(Extracted data entries)
-*-

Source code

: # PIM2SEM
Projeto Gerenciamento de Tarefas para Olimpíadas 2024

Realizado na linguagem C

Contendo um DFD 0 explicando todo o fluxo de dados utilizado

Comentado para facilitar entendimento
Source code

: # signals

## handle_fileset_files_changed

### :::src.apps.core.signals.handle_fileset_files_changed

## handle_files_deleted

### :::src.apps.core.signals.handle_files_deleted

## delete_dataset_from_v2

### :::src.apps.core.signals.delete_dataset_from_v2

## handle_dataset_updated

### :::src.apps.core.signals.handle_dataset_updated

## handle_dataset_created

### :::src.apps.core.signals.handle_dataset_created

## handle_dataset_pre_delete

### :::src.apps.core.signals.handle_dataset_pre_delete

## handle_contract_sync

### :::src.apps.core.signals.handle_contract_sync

-*-

Look above and return each line of the records exactly, from the very first through the line with "### :::src.apps.core.signals.delete_dataset_from_v2", both included.

Source code

: # PIM2SEM
Projeto Gerenciamento de Tarefas para Olimpíadas 2024

Realizado na linguagem C

Contendo um DFD 0 explicando todo o fluxo de dados utilizado

Comentado para facilitar entendimento
Source code

: # signals

## handle_fileset_files_changed

### :::src.apps.core.signals.handle_fileset_files_changed

## handle_files_deleted

### :::src.apps.core.signals.handle_files_deleted

## delete_dataset_from_v2

### :::src.apps.core.signals.delete_dataset_from_v2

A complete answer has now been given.